Knowing Glances: Souped-Up Digital Frames Include Chumby, Sony Dash, Insignia InfoCast
Souped-up digital frames deliver Internet information and video.
Feb. 17, 2011— -- In 2007, an upstart group of hackers began selling a digital beanbag with a 3.5-inch screen called the Chumby.
The original idea was for other hackers to turn it into whatever they wanted it to be. But Chumby provided an easy way to get content on the device by letting developers launch simple programs that mostly displayed information from the Internet, or provided basic interactivity via its touch screen.
These include information such as status updates from Twitter or Facebook, top news stories from popular sources, and the latest posts from many major blogs.
Now, other companies are seeing the value in the thousands of Chumby channels (now called "apps," to cash in on the smartphone spree) that have come into being over the past two years.
Two of the biggest names in consumer electronics, Sony and Best Buy, have incorporated Chumby's service into devices that have much larger screens than the original Chumby. Sony calls its version the Dash; Best Buy sells the Insignia InfoCast. (Insignia also makes a version with a 3.5-inch screen, like the Chumby.) They can bypass the PC to make adding apps easy.
The hope is that a bit of Internet connectivity magic can prop up sales for two flagging product categories -- alarm clocks and digital picture frames, the latter of which declined 31 percent in unit sales from 2009 to 2010, according to NPD's Retail Tracking Service.
Indeed, like the original Chumby, both devices have dim nighttime clock displays designed to emit minimal light as you're trying to sleep, and both can go completely dark.
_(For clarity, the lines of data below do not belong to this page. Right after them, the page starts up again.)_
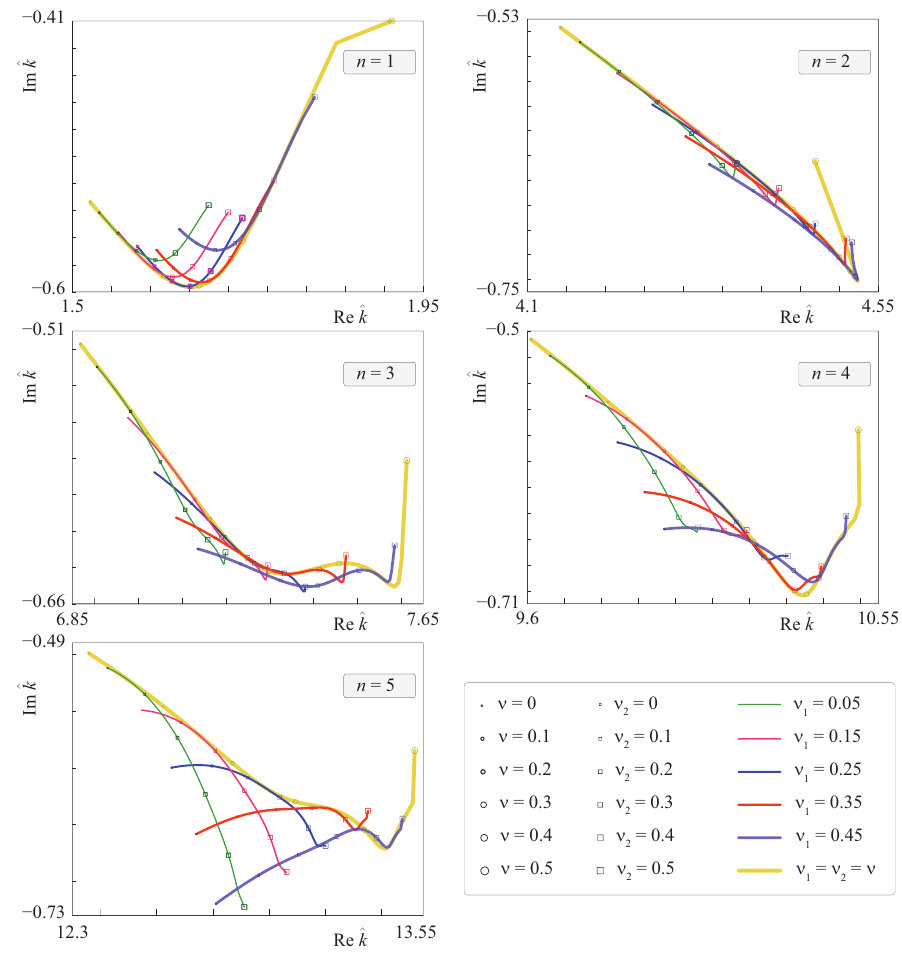
Figure 10. Eigenfrequencies ˆ k 0 n ( ν 1 , ν 2 ) for a circular crack between dissimilar elastic half-spaces; ρ 1 = ρ 2 , µ 1 = µ 2 . Table 4. Eigenfrequencies ˆ k 0 n for open and bridged cracks in a homogeneous space (glass).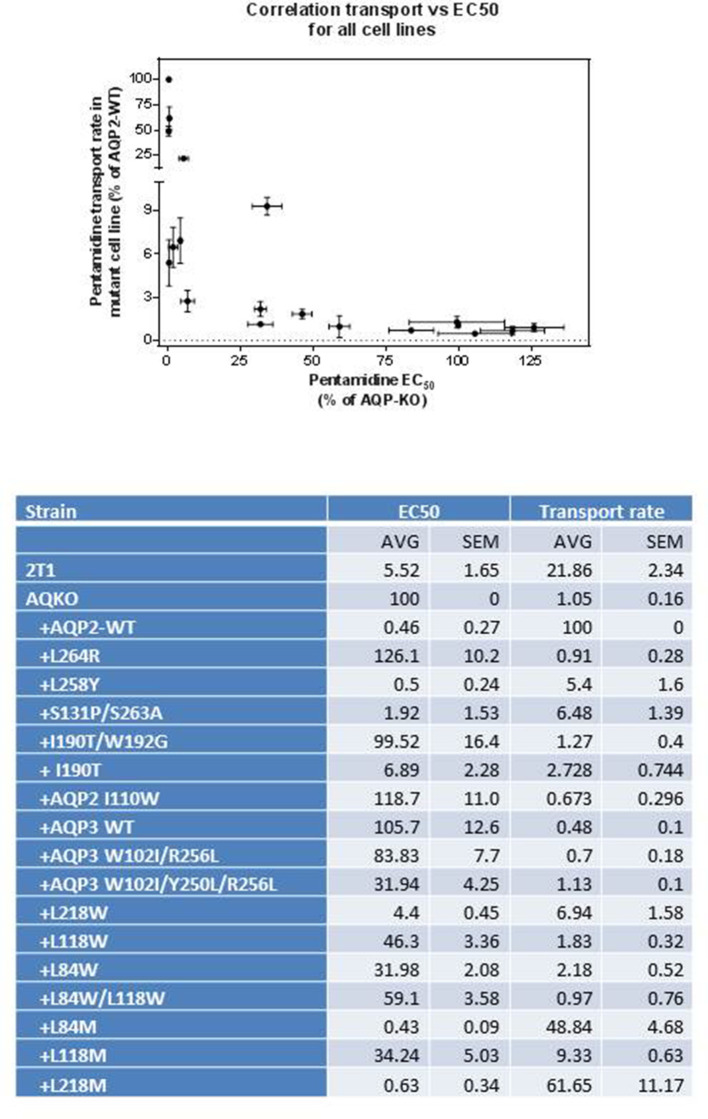
Correlation of the EC50 value with the rate of pentamidine transport for all 19 cell lines expressing a wild-type or mutant TbAQP2 in the aqp2/3 null T. b. brucei line.All EC50 values are expressed as percentage of the resistant control, aqp2/3 null transfected with an empty vector (no TbAQP2). 2T1 is the parental cell line of the aqp2/3 null. All values are the average of at least three independent determinations; the sensitive and resistant control cell lines were included in each independent experiment and the percentages taken are from the internal control rather than from the grand average over all experiments. All data for these graphs are contained in Figure 4—source data 1.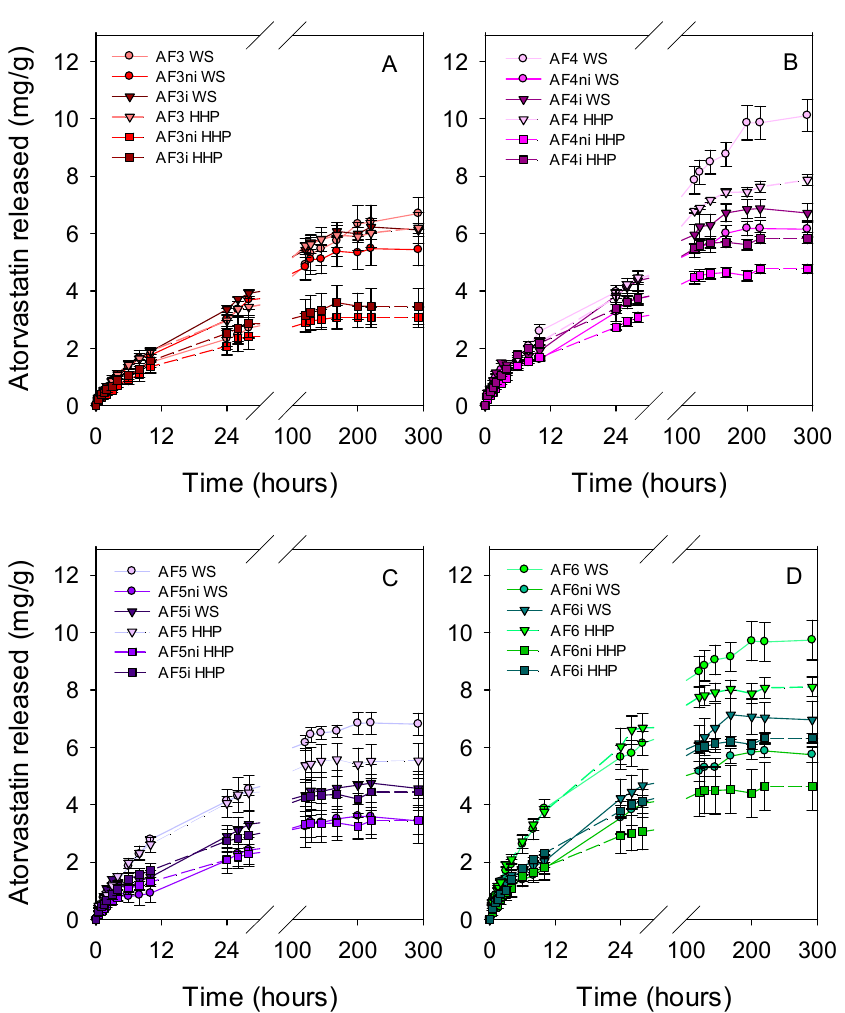
Figure 9. Comparison of atorvastatin release profiles from hydrogels that had not been sterilized (WS) and hydrogels that had been sterilized by high hydrostatic pressure (HHP) before loading. ( A ) F3 series, ( B ) F4 series, ( C ) F5 series, and ( D ) F6 series. Codes as in Table 1 ( n = 4; mean values and standard deviations).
While neither can operate using batteries like an iPad, they both keep physical buttons to a minimum. There is a single "home" button on the top of the device.
Insignia's InfoCast is an 8-inch device that looks similar to many digital picture frames on the market. Its colorful user interface includes sections for accessing music, photos and video.
In addition to the core Chumby widgets, the InfoCast can also access these kinds of content from other PCs that may be on a home network. Content can also be added through USB ports and memory card slots on the device (it includes both the now seldom-used Compact Flash format and the Memory Stick format still used by Sony cameras, but not present on the Sony Dash).